Tratto da “Ultime notizie dal progresso”, intervista di Marco Cicala al professor Luciano Canfora pubblicata sul settimanale “il Venerdì di Repubblica” del 12 di marzo 2021: (…). Professore, partiamo da dove parte lei: dall'antichità. La vulgata ci ripete che, ancorato a una visione circolare del tempo storico, il mondo greco-romano fu sostanzialmente estraneo all'idea di Progresso. Ma le cose non starebbero proprio così... "Si tratta di un'immagine perlomeno parziale, unilaterale. Dipende dagli autori. Esiodo, per esempio, ha una concezione della Storia come inarrestabile decadenza rispetto a una perduta Età dell'oro. Tucidide, in compenso, guarda al passato come a un'epoca di barbarie e ritiene di trovarsi nel punto più alto mai raggiunto dalla civiltà, quella ateniese del V secolo. Ma l'idea di un Tempo che si muove 'in avanti' è presente anche in quanto conosciamo del pensiero di Platone, il quale sviluppa la visione utopistica di una Kallipolis, città felice e bene ordinata. Per questo si meriterà i feroci sarcasmi di Aristofane che nella commedia Ecclesiazuse, cioè Le donne all'assemblea, smonta il 'comunismo' platonico. Secondo lui, tra gli uomini, la difesa della proprietà privata, gli egoismi familiari e individuali finiscono sempre per prevalere. È già avviata, insomma, la discussione sul pensiero utopico che attraverserà tutta la Modernità".

Facciamo allora un salto in avanti. Nel 1848 il Karl Marx del Manifesto preconizza con toni epico-lirici quella che oggi chiamiamo "globalizzazione".  A scardinare i vecchi assetti economici, politici, culturali, territoriali è una classe rivoluzionaria: la borghesia. Il terremoto della globalizzazione è ancora ben lungi dall'essersi concluso, ma nel 2021 è possibile tracciarne un primo bilancio in termini di "Progresso"? "Sul piano del Progresso quello che se ne può ricavare è finora un bilancio a due facce. La globalizzazione ha indubbiamente avuto il merito di avvicinare mondi che erano separati, isolati, e di aver fatto toccare loro con mano la Modernità. Moralmente, questo è però avvenuto a un prezzo atroce, fatto di guerre dei forti contro i deboli. Conflitti non solo in senso bellico, ma anche economico, che hanno peggiorato le condizioni dei più sfavoriti privandoli per giunta d'una speranza di riscatto.
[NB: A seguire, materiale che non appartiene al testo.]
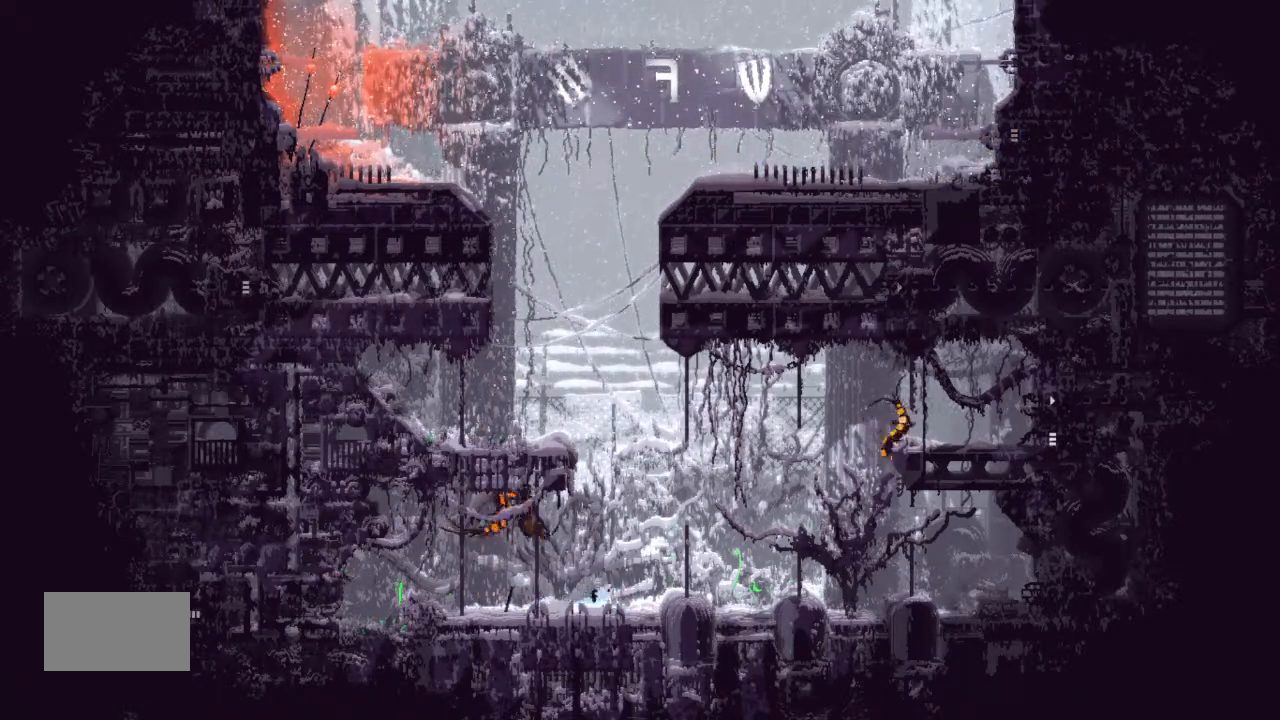
{"keys": ["right"], "events": [[133, "left", "up"], [300, "right", "down"]]}
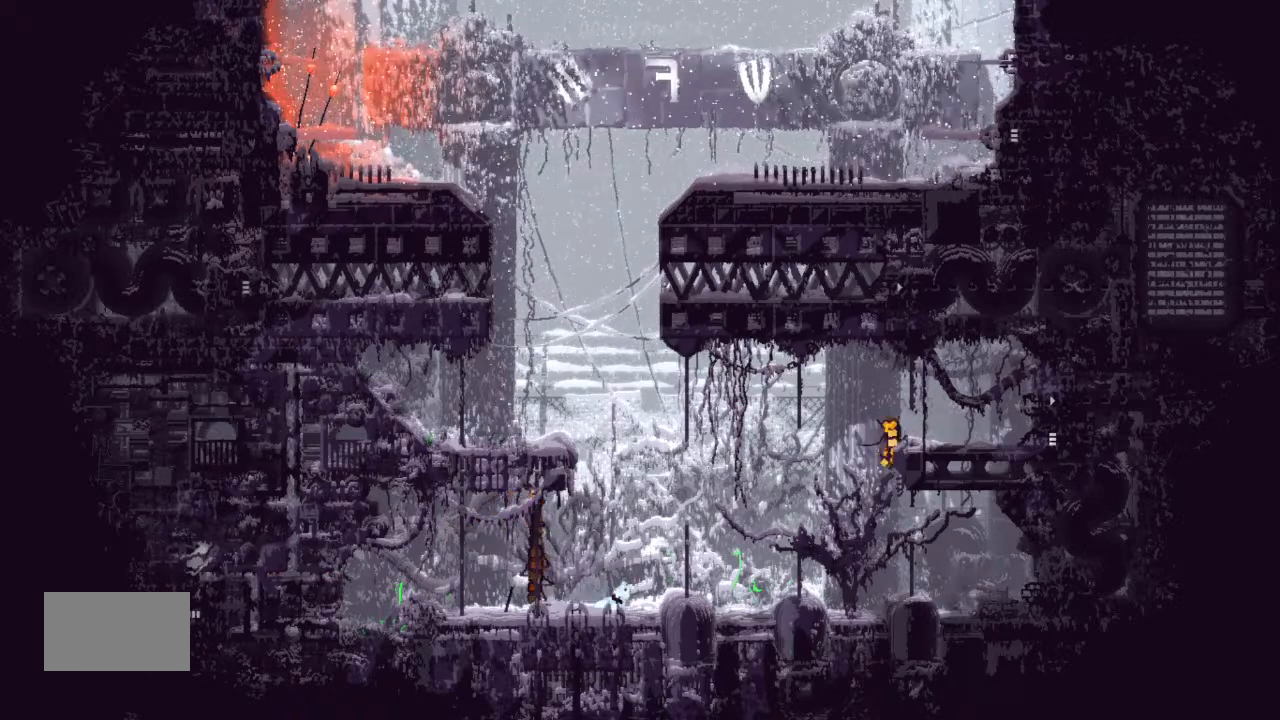
{"keys": ["right"], "events": [[67, "left", "down"], [67, "right", "up"], [167, "t", "down"], [200, "left", "up"], [300, "right", "down"], [300, "t", "up"]]}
L'altro aspetto della globalizzazione è infatti l'aver dissolto tutte le formazioni politiche che dall'Ottocento si erano fatte carico della questione sociale. Tanto il socialismo quanto il comunismo o la socialdemocrazia sono stati travolti, lasciando i perdenti senza punti politici di riferimento".

Benché la Cina e altre potenze orientali la stiano cavalcando alla grande, la globalizzazione non resta una "creatura" occidentale, non muove cioè da una nozione "colonizzatrice" di Progresso che magari si è ritorta contro i "colonizzatori" stessi? "Alcuni studi sostengono che i mondi non occidentali non abbiano conosciuto e soprattutto concettualizzato il Progresso. Forse non l'hanno concettualizzato, ma lo hanno praticato, seppure con tempi diversi rispetto a quelli occidentali. Da secoli l'Occidente propone modelli vincenti, spingendo il resto del mondo verso ritmi e velocità molto redditizi sul piano economico, ma che travolgono chi non riesce a stare al passo. È una velocità spasmodica, selettiva, escludente. Il 'piccolo' Occidente, diceva lo storico Toynbee, è per sua natura aggressivo. Il risultato è oggi che la Cina fa a gara con l'Occidente con le armi dell'Occidente, producendo al proprio interno i mostruosi dislivelli sociali e gli sfasci ambientali che conosciamo. È un modello di sviluppo che va ripensato, non certo adorato. Perché può rivelarsi mortale".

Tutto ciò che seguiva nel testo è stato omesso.